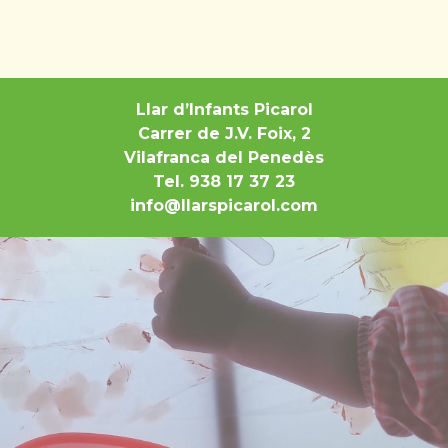
Llar d’Infants Picarol
Carrer de J.V. Foix, 2
Vilafranca del Penedès
Tel. 938 17 37 23
info@llarspicarol.com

§ **Request**
Render the text of the items above as a Markdown table with two columns, Row and Line, numbering every non-blank line in order and skipping blank ones. Leave out the pictures.

§ **Solution to this task**
| Row | Line |
|---|---|
| 1 | Llar d’Infants Picarol |
| 2 | Carrer de J.V. Foix, 2 |
| 3 | Vilafranca del Penedès |
| 4 | Tel. 938 17 37 23 |
| 5 | info@llarspicarol.com |